Icons of the new creation.
My friend and I visited an Orthodox cathedral in Manhattan today — small, cozy, every surface finished in wood. We had come for the vigil of Pentecost, and the floor of the church was strewn with leaves, scattered for the feast.
The iconostasis towered over us. Behind it, against the apse, was an icon of the Platytera, the Mother of God more spacious than the heavens, and ranged around her stood the patriarchs and prophets to the right, the matriarchs and prophetesses to the left. At the very top, above her, a small semicircle had been opened, and through it a hand reached down in the form of a blessing — as though God were leaning out of his own light to bless the whole of his creation.
There were no pews, as in many Orthodox churches, so the people moved freely, praying, reverencing the icons, lighting their candles.

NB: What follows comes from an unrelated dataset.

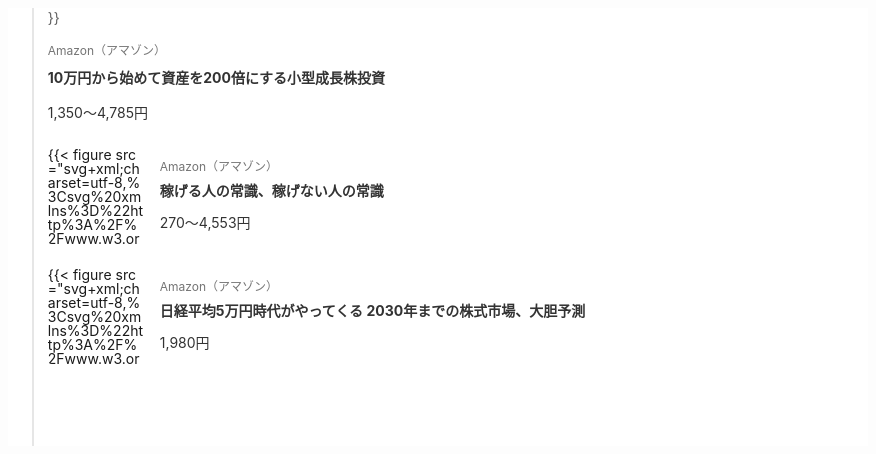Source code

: >}}<noscript><img alt="" class="myPick_img" data-img="affiliate" height="96px" src="https://p.odsyms15.com/mTx9A1sZcX1d62AvfbFqs7" style="width:auto;height:auto;margin:auto; margin: auto;position:absolute;top:0;left:0;right:0;bottom:0;max-width:100%;max-height:100%;-o-object-fit:contain;object-fit:contain" width="96px"></noscript></div><div class="myPick_itemInfo" style="display:-webkit-box; display: flex;-webkit-box-orient:vertical;-webkit-box-direction:normal;flex-direction:column;-webkit-box-pack:center;justify-content:center"><div class="myPick_demand" style="color:#757575;font-size:12px">Amazon（アマゾン）</div><div class="myPick_itemTitle" style="-webkit-box-orient:vertical;display:-webkit-box;font-weight:bold; fontWeight: bold;-webkit-line-clamp:2;overflow:hidden;font-size:14px;line-height:1.4;color:#333333;margin:8px 0 16px">10万円から始めて資産を200倍にする小型成長株投資</div><div class="myPick_price" style="font-size:14px;color:#333333">1,350〜4,785円</div></div></a></article><article class="myPick_item" style="margin-top:24px"><a class="myPick_link" data-aid="YaHxnnctNdg0MBPNn60bT5" data-df-item-id="4802110227" data-img-url="https://p.odsyms15.com/AlO6Havfb71fjIkVViQlgj" data-item-id="AZ000001" data-layout-type="102" href="click?aid=YaHxnnctNdg0MBPNn60bT5" id="YaHxnnctNdg0MBPNn60bT5" style="display:-webkit-box; display: flex;max-width:100%;text-decoration:none;line-height:1;font-weight:normal;font-style:normal;word-break:break-all" target="_blank"><div class="myPick_imgWrapper" style="position:relative;margin-right:16px;flex-shrink:0;width:96px;height:96px;border-radius:4px;overflow:hidden">{{< figure src="svg+xml;charset=utf-8,%3Csvg%20xmlns%3D%22http%3A%2F%2Fwww.w3.org%2F2000%2Fsvg%22%20title%3D%22Placeholder%20for%20Images%22%20role%3D%22presentation%22%20viewBox%3D%220%200%201%201%22%20%2F%3E" width="96pxpx" height="96pxpx" >}}<noscript><img alt="" class="myPick_img" data-img="affiliate" height="96px" src="https://p.odsyms15.com/AlO6Havfb71fjIkVViQlgj" style="width:auto;height:auto;margin:auto; margin: auto;position:absolute;top:0;left:0;right:0;bottom:0;max-width:100%;max-height:100%;-o-object-fit:contain;object-fit:contain" width="96px"></noscript></div><div class="myPick_itemInfo" style="display:-webkit-box; display: flex;-webkit-box-orient:vertical;-webkit-box-direction:normal;flex-direction:column;-webkit-box-pack:center;justify-content:center"><div class="myPick_demand" style="color:#757575;font-size:12px">Amazon（アマゾン）</div><div class="myPick_itemTitle" style="-webkit-box-orient:vertical;display:-webkit-box;font-weight:bold; fontWeight: bold;-webkit-line-clamp:2;overflow:hidden;font-size:14px;line-height:1.4;color:#333333;margin:8px 0 16px">稼げる人の常識、稼げない人の常識</div><div class="myPick_price" style="font-size:14px;color:#333333">270〜4,553円</div></div></a></article><article class="myPick_item" style="margin-top:24px"><a class="myPick_link" data-aid="Sm4qcpmEQtK3gqVp2Yiq37" data-df-item-id="4775991787" data-img-url="https://p.odsyms15.com/aqB0oGpCY13f9jhvzhB6P5" data-item-id="AZ000001" data-layout-type="102" href="click?aid=Sm4qcpmEQtK3gqVp2Yiq37" id="Sm4qcpmEQtK3gqVp2Yiq37" style="display:-webkit-box; display: flex;max-width:100%;text-decoration:none;line-height:1;font-weight:normal;font-style:normal;word-break:break-all" target="_blank"><div class="myPick_imgWrapper" style="position:relative;margin-right:16px;flex-shrink:0;width:96px;height:96px;border-radius:4px;overflow:hidden">{{< figure src="svg+xml;charset=utf-8,%3Csvg%20xmlns%3D%22http%3A%2F%2Fwww.w3.org%2F2000%2Fsvg%22%20title%3D%22Placeholder%20for%20Images%22%20role%3D%22presentation%22%20viewBox%3D%220%200%201%201%22%20%2F%3E" width="96pxpx" height="96pxpx" >}}<noscript><img alt="" class="myPick_img" data-img="affiliate" height="96px" src="https://p.odsyms15.com/aqB0oGpCY13f9jhvzhB6P5" style="width:auto;height:auto;margin:auto; margin: auto;position:absolute;top:0;left:0;right:0;bottom:0;max-width:100%;max-height:100%;-o-object-fit:contain;object-fit:contain" width="96px"></noscript></div><div class="myPick_itemInfo" style="display:-webkit-box; display: flex;-webkit-box-orient:vertical;-webkit-box-direction:normal;flex-direction:column;-webkit-box-pack:center;justify-content:center"><div class="myPick_demand" style="color:#757575;font-size:12px">Amazon（アマゾン）</div><div class="myPick_itemTitle" style="-webkit-box-orient:vertical;display:-webkit-box;font-weight:bold; fontWeight: bold;-webkit-line-clamp:2;overflow:hidden;font-size:14px;line-height:1.4;color:#333333;margin:8px 0 16px">日経平均5万円時代がやってくる 2030年までの株式市場、大胆予測</div><div class="myPick_price" style="font-size:14px;color:#333333">1,980円</div></div></a></article></div></section></div><p> </p><div class="pickCreative_root" style="font-size:0"> </div><div class="pickCreative_root" style="font-size:0"> </div><div class="pickCreative_root" style="font-size:0"> </div><div class="pickCreative_root" style="font-size:0"> </div><div class="pickCreative_root" style="font-size:0"> </div><div class="pickCreative_root" style="font-size:0"> </div><div class="pickCreative_root" style="font-size:0"> </div><div class="pickCreative_root" style="font-size:0"> </div><p> </p>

At some point during the liturgy, two small children — a brother and a sister, neither older than three — were crawling on the floor. They played in the leaves and babbled to each other, and eventually the girl began to cry, on account of her brother, most likely.
And without warning or intent, I began to weep. The tears came up and ran down my face before I had decided anything about them. Something in it seemed right — right in the cosmic sense.
I was surrounded by the icons of the saints, with Christ dwelling in the sanctuary behind the screen, the prophets and patriarchs gathered at the wall, the Queen of Heaven enthroned, and above it all that small aperture through which God looked down on the worship below. The sanctuary was set apart; the assembly moved freely in the nave. And in the middle of it, the children played in the leaves.
I imagined that God saw all of it and delighted in it, with a joy no human language can hold. His creation was doing what it was made to do. The men and women were being human at full intensity — worshipping, praying their needs and hopes and fears. The children were being human as children are meant to be: innocent, playful, making their small noise even through the chanting of the psalms. They played in the leaves. Just as the first man and woman did.
And I choked the tears back, and kept myself from weeping.
The whole of the cosmos was held in that icon that was the church and its liturgy. Everything was right.